Its goal is to be incredibly easy to test and deploy, right now, even
before a decision on revisions to BIP149 is made, and well before such
"BIP149ish" testing is itself complete.

UASFs don't need time for most legacy nodes to upgrade - that's the
point of a soft fork. UASFs simply need to have inevitability,
which is provided by some nodes more than others. But for the node
less instrumental in that inevitability, and more relaxed about
scheduling upgrade work, being moved to a miner-protected consensus
ruleset is not as desirable a position as the opportunity to
participate fully. As a courtesy, the plan for soft forks has
always been to allow legacy nodes time to upgrade to full
participation. How much time should rollouts allow for this
courtesy?

Extended BIP9 activation of segwit (for legacy nodes) separates
concerns between intending to activate segwit and its method of
deployment, allowing "semi-legacy" nodes that have upgraded to
include this proposal to participate immediately in a successful
segwit activation, without needing any courtesy time to upgrade to
the particular deployment logic.

Code for deployment is included in the original email[1]. There's
nothing missing from the logic shown. The whole intent of the
proposal is that other deployment specifics are left to be defined
by future proposals. In the same block that THRESHOLD_ACTIVE is
reached for segwit, require Consensus::DEPLOYMENT_SEGWIT_ALT1 to
also reach THRESHOLD_ACTIVE, and the burden of the future proposal
is fulfilled.

If the idea proves broken or of no benefit, when actually
implementing and testing future deployments, then we can avoid using
DEPLOYMENT_SEGWIT_ALT1 until it expires, and zero nodes get hurt.

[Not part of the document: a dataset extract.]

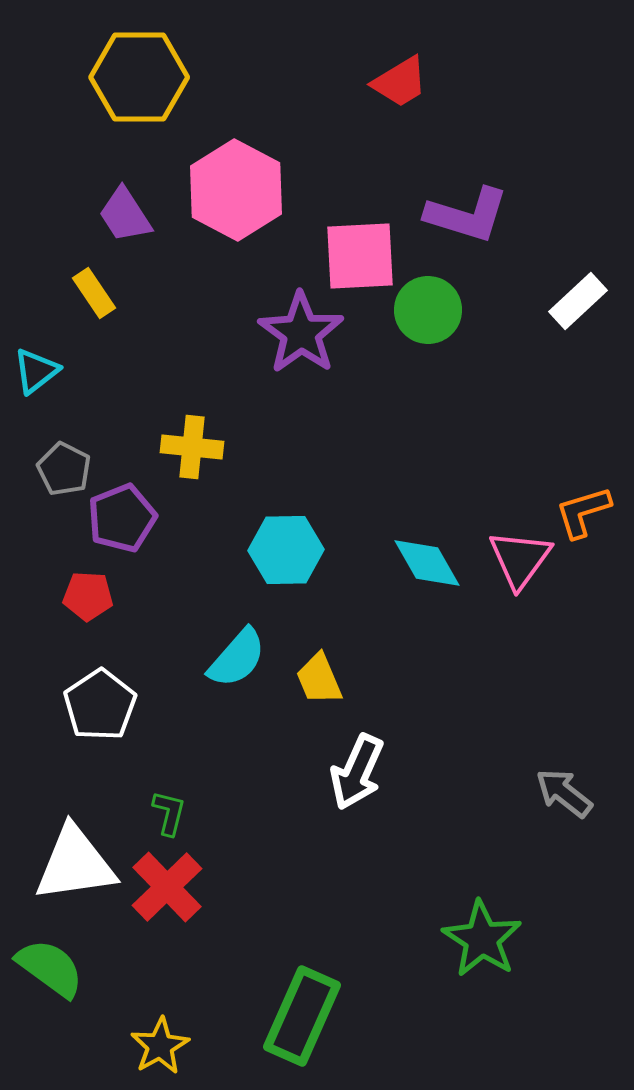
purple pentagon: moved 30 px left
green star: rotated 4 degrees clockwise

Let's look at how this affects options for how to deploy segwit...

/ BIP149ish UASF, without this proposal /

roadmap:
- BIP149ish debated (handles BIP141 success, unlike BIP149)
- BIP149ish tested
- BIP149ish courtesy timeout debated
- BIP148 fails
- BIP149ish released
- BIP141 fails
- BIP149ish courtesy timeout expires
- BIP149ish activates
- segwit activates
- legacy nodes must upgrade before recognizing BIP149 activation

If we try to restrict ourselves to only the original service bit, we
see a tension between activating soon and leaving legacy nodes on a
miner-protected consensus. We also see a tension between *planning*
how long it will take to debate and test UASF logic, and setting
expectations for when a reasonable activation date is.

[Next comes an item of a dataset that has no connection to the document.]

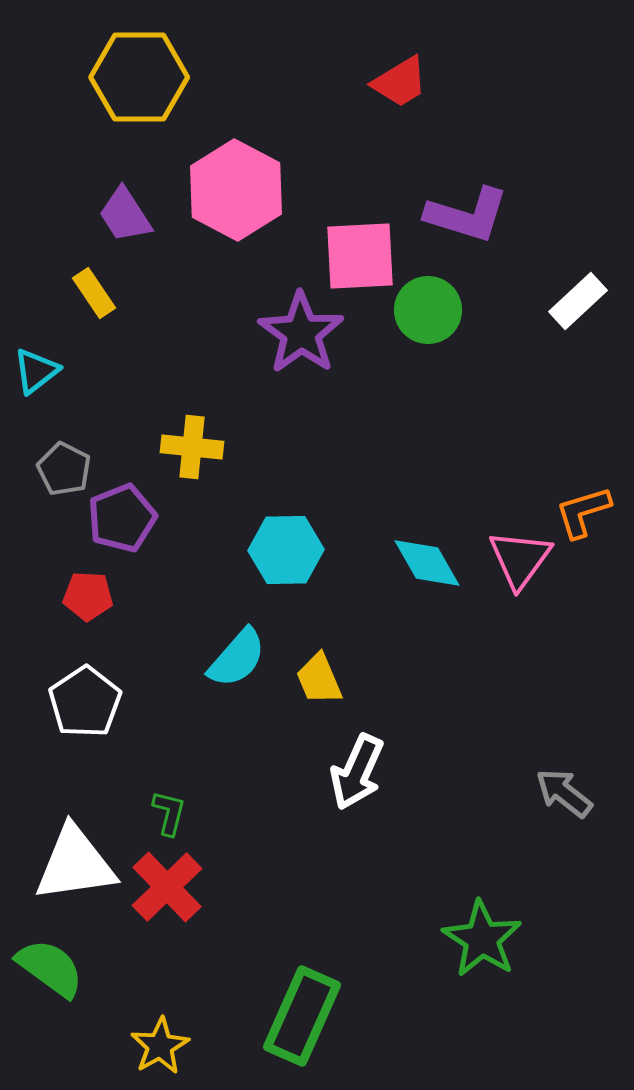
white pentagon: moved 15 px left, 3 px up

These seemingly small tensions complicate the solution, and push it
out of developer's visions of what is feasible. It's not clear how
soon it can happen, so it doesn't get started in an urgent manner.
It doesn't get started in an urgent manner, so it's not clear how
soon it can happen.

/ BIP149ish UASF, with this proposal /

roadmap:
- this proposal debated
- this proposal tested
- this proposal released (courtesy begins)
- BIP149ish debated (handles BIP141 success, unlike BIP149)
- BIP149ish tested
- BIP148 fails
- BIP149ish released
- BIP141 fails
- BIP149ish activates
- segwit activates
- semi-legacy nodes *immediately* use segwit, via this proposal

We can remove the courtesy timeout problem, because the courtesy
begins as soon as this proposal goes live. This simplifies debate on
how BIP149ish should deploy, and helps make reasonable a much quicker
segwit activation should BIP141 fail.

With a clear route to quick activation for semi-legacy nodes, the
UASF can be planned for activation in as short a window as the key
nodes can upgrade. Not even all the key nodes need to upgrade: it's
still a soft fork, and UASFs simply need to have inevitability.

These differences can help us aim for activating segwit on November
16th, if BIP141 and BIP148 do not succeed earlier. Since BIP149 as
originally conceived is slow as molasses, BIP149ish still needs
debate, BIP141 has steadfast enemies, and the community is slow to
adapt to BIP148's complicated commitment requirements, it is prudent
to take this intermediate step allowing quicker BIP149ish activation.